Multi-Omics Signature of B-Cell Acute Lymphoblastic Leukemia Subtypes

Introduction

B-cell acute lymphoblastic leukemia (B-ALL) is a highly heterogeneous disease defined by distinct gene expression profiles (GEPs) and various genetic lesions. However, without a well-curated GEP reference and publicly accessible analysis platform, the application of the advanced B-ALL classification system is still challenging, especially for the samples with low blast percentage (blast%). With the largest B-ALL RNA-seq dataset consistently analyzed in this research, multiple layers of signature are systematically delineated for each B-ALL subtype to facilitate the application of the granular subtyping system.

Methods

We analyzed 2,933 RNA-seq of B-ALL cases from public datasets to identify chromosomal rearrangements, GEPs, somatic mutations, structure variations, and large-scale copy-number variations to define B-ALL subtypes. CIBERSORTx was used for the digital deconvolution of cell types based on the bulk GEP. Single-cell (sc) RNA-seq, scBCR-seq, and targeted sc-genotyping were performed using the 10X Genomics platform to identify the leukemic clones and then GEP based classification. The V(D)J recombination of BCR was assessed by TRUST4 in both bulk and scRNA-seq data. SingleR package was used for the single-cell B-ALL subtyping.

Results

Samples with potential low blast percentage (B cell ratio estimated by CIBERSORTx), low sequencing depth/coverage, outliers based on GEP (such as T-cell ALL), or considered as related individuals were removed. In total 2,839 high-quality RNA-seq from 27 B-ALL subtypes were kept and thoroughly analyzed. Among the 27 subtypes, 19 defined by featured genetic lesions and distinct GEPs were straightforward to be identified through RNA-seq. These subtypes can be categorized into 4 major classes: 1. gene rearrangements, which include ETV6-RUNX1, TCF3-PBX1, BCR-ABL1 (Ph), KMT2A-rearranged (KMT2Ar), DUX4r, MEF2Dr, ZNF384r, IGH-BCL2/IGH-MYC/IGH-BCL6 (BCL2/MYC), NUTM1r, and HLFr; 2. gross chromosomal alterations, which include high hyperdiploid, low hypodiploid, and iAMP21; and 3. sequence mutations, which include PAX5 P80R and IKZF1 N159Y; and 4. others, which include the ones carrying multiple signature genetic lesions, such as PAX5alt, defined by various types of PAX5 alterations, and ZEB2/CEBPE, defined by IGH-CEBPE and ZEB2 H1038R mutation. Besides the ones with distinct GEPs, 5 subtypes are defined by the genetic lesions or phenocopy of the ones with distinct GEPs, which include near haploid (by karyotype), Ph-like, ETV6-RUNX1-like, ZNF384-like, and KMT2A-like. Subgroups within canonical B-ALL subtypes were also identified, such as the two distinct clusters in the Ph subtype, with the minor cluster showing more pre-pro B-cell signature compared to the other one. With the single-cell gene expression reference developed from the 1 Million Immune Cell project (https://data.humancellatlas.org), we deconvoluted the bulk GEP of each B-ALL subtype. PAX5 P80R, KMT2A, and Ph were observed with high enrichment of proB cells, while BCL2/MYC, TCF2-PBX1 and MEF2D subtypes were more enriched with late preB or even mature B-cells. BCR analysis showed that the V(D)J recombination patterns were consist with the deconvoluted B-cell stages, such as the clonal light-chain of BCR are only observed in B-ALL subtypes with the feature of pre-B or more mature B-cells.
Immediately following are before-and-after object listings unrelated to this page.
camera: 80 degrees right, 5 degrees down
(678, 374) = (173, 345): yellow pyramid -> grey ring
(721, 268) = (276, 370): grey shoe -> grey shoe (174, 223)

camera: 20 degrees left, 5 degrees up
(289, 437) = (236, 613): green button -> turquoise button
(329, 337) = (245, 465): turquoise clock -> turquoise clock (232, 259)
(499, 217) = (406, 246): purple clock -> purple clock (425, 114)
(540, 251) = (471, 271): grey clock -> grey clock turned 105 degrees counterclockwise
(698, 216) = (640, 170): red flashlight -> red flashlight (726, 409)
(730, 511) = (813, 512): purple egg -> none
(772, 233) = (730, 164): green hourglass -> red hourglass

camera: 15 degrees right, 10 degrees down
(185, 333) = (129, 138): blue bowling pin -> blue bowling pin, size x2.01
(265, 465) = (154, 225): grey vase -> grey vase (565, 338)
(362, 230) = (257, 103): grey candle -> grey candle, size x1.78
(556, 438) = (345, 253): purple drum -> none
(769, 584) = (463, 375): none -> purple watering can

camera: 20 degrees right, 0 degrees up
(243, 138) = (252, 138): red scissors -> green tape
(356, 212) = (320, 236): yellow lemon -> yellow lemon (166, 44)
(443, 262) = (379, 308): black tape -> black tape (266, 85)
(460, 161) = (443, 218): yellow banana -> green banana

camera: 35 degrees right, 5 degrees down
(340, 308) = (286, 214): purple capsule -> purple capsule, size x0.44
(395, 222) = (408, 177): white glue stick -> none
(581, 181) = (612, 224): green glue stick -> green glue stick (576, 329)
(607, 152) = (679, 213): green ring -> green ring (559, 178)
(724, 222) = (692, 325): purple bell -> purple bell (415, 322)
To develop GEP-based B-ALL subtyping algorithm, a reference dataset including 2,071 cases from 19 subtypes were identified (Fig 1). With this GEP reference, the B-ALL subtypes can be defined by various kinds of clustering algorithms. A graphic user interface was developed for automatic B-ALL classification. With the bulk GEP reference, single-cell GEP from a PAX5alt sample was tested for B-ALL classification. Different cell types were dissected using the single-cell reference described above and the B-ALL subtype was successfully identified in the leukemia cell cluster identified by clonal V(D)J recombination (Fig 2), which is a proof of concept that scRNA-seq can identify homogenous leukemic cells and have reliable GEP-based B-ALL classification, even for samples with low blast%.

Conclusions Based on the largest B-ALL RNA-seq dataset, we present multi-omics signatures of B-ALL subtypes and developed a standard GEP reference of B-ALL classification. This reference dataset is highly reliable for both bulk and single-cell prediction of B-ALL subtypes.

No relevant conflicts of interest to declare.